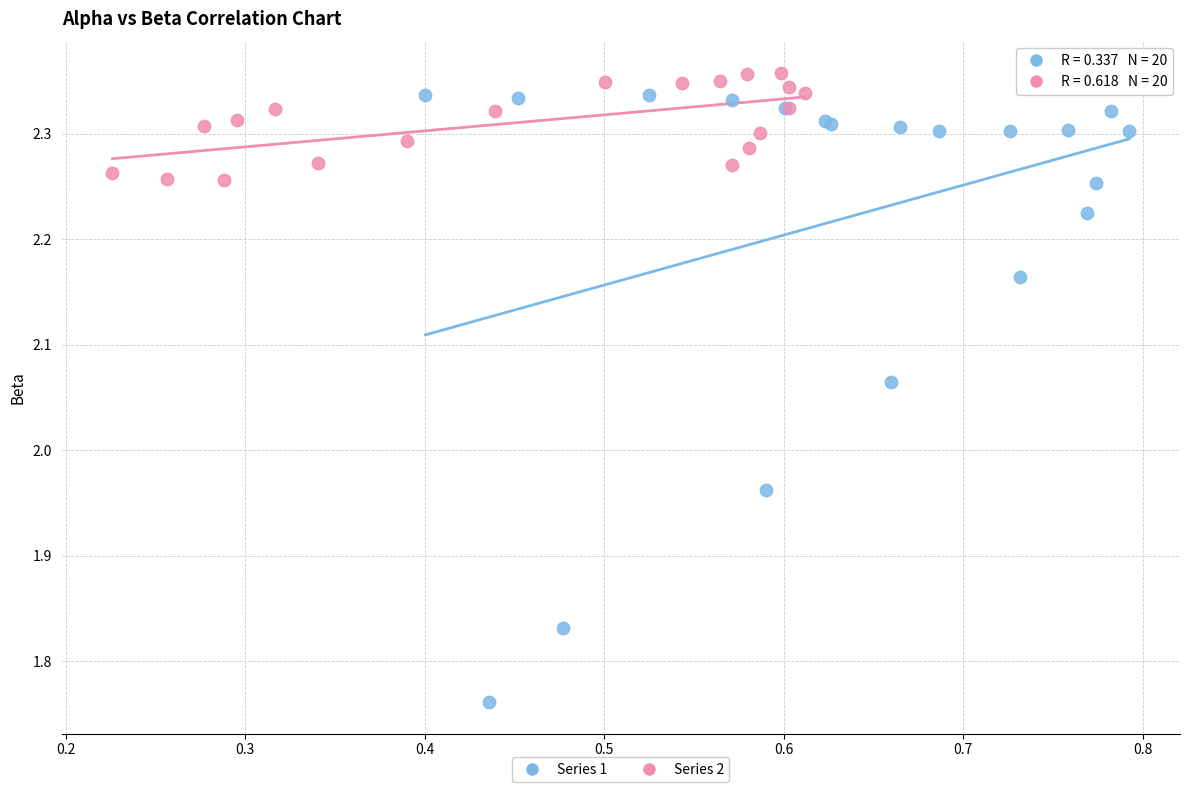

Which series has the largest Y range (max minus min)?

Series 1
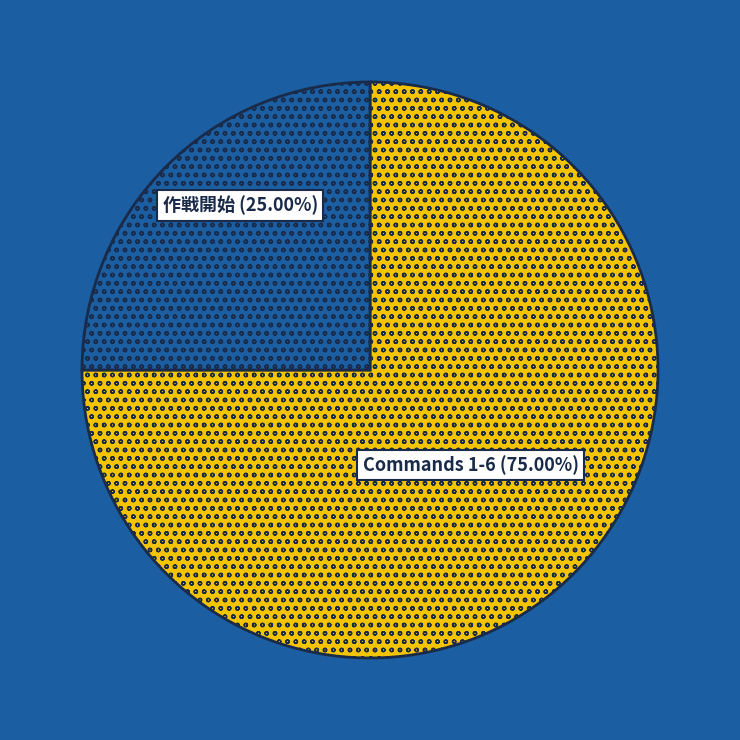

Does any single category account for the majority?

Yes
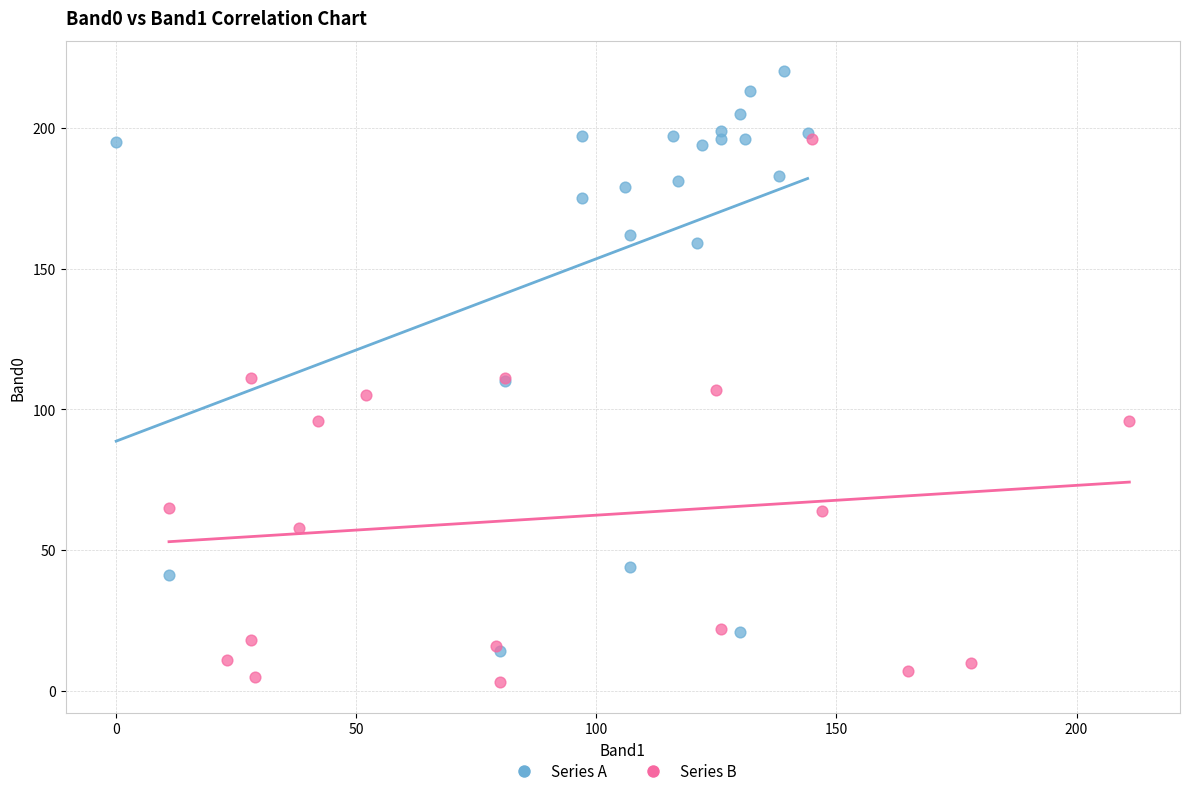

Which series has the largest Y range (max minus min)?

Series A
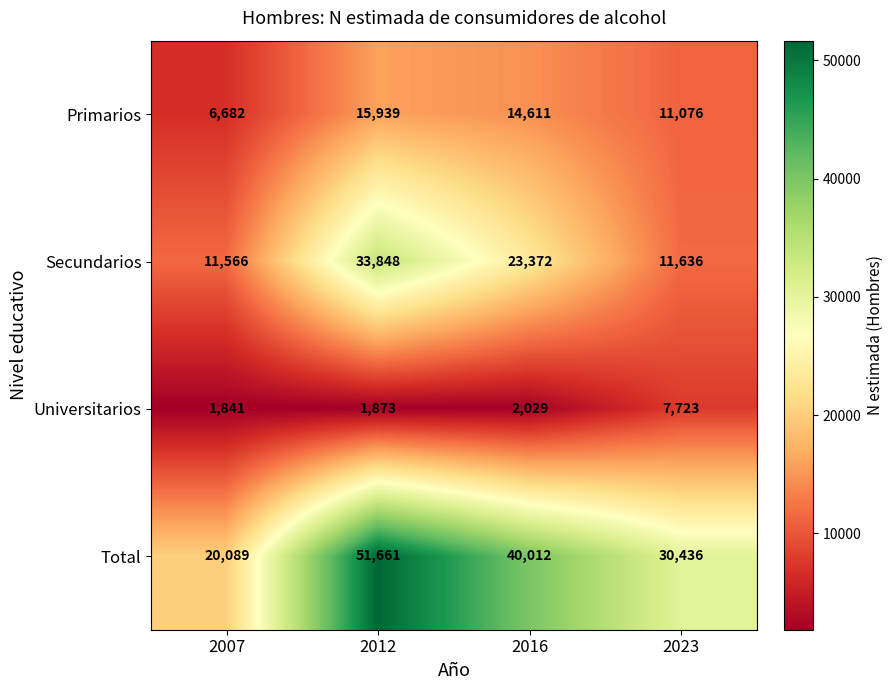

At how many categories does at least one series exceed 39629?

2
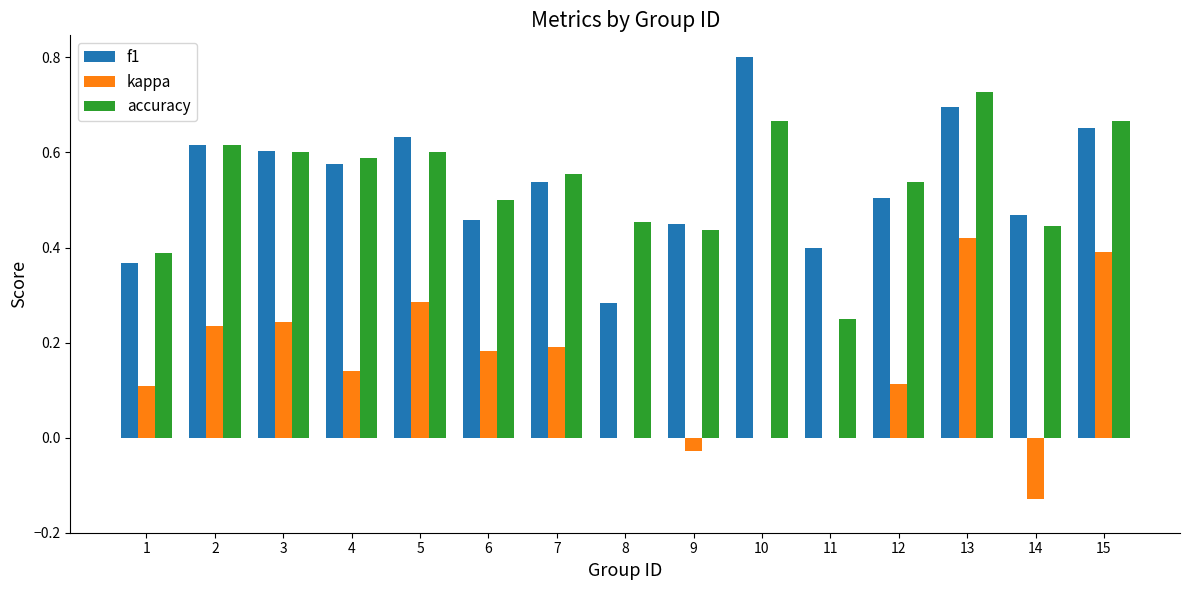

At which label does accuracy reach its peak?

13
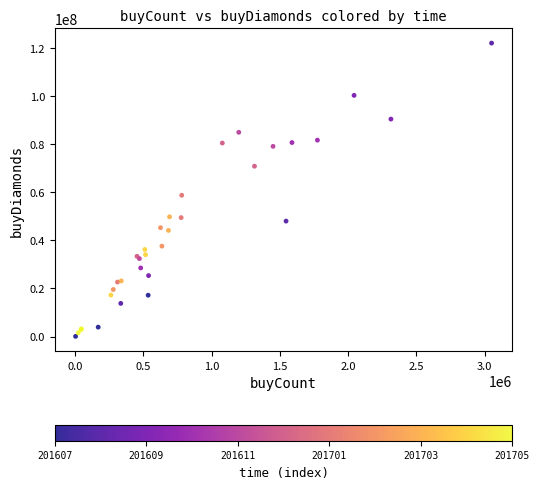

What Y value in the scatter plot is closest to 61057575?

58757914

□ □ □

Turn every line of the records above into a numbered list, dropping the blank lines and the pictures.

1. Which series has the largest Y range (max minus min)?
2. Series 1
3. Does any single category account for the majority?
4. Yes
5. Which series has the largest Y range (max minus min)?
6. Series A
7. At how many categories does at least one series exceed 39629?
8. 2
9. At which label does accuracy reach its peak?
10. 13
11. What Y value in the scatter plot is closest to 61057575?
12. 58757914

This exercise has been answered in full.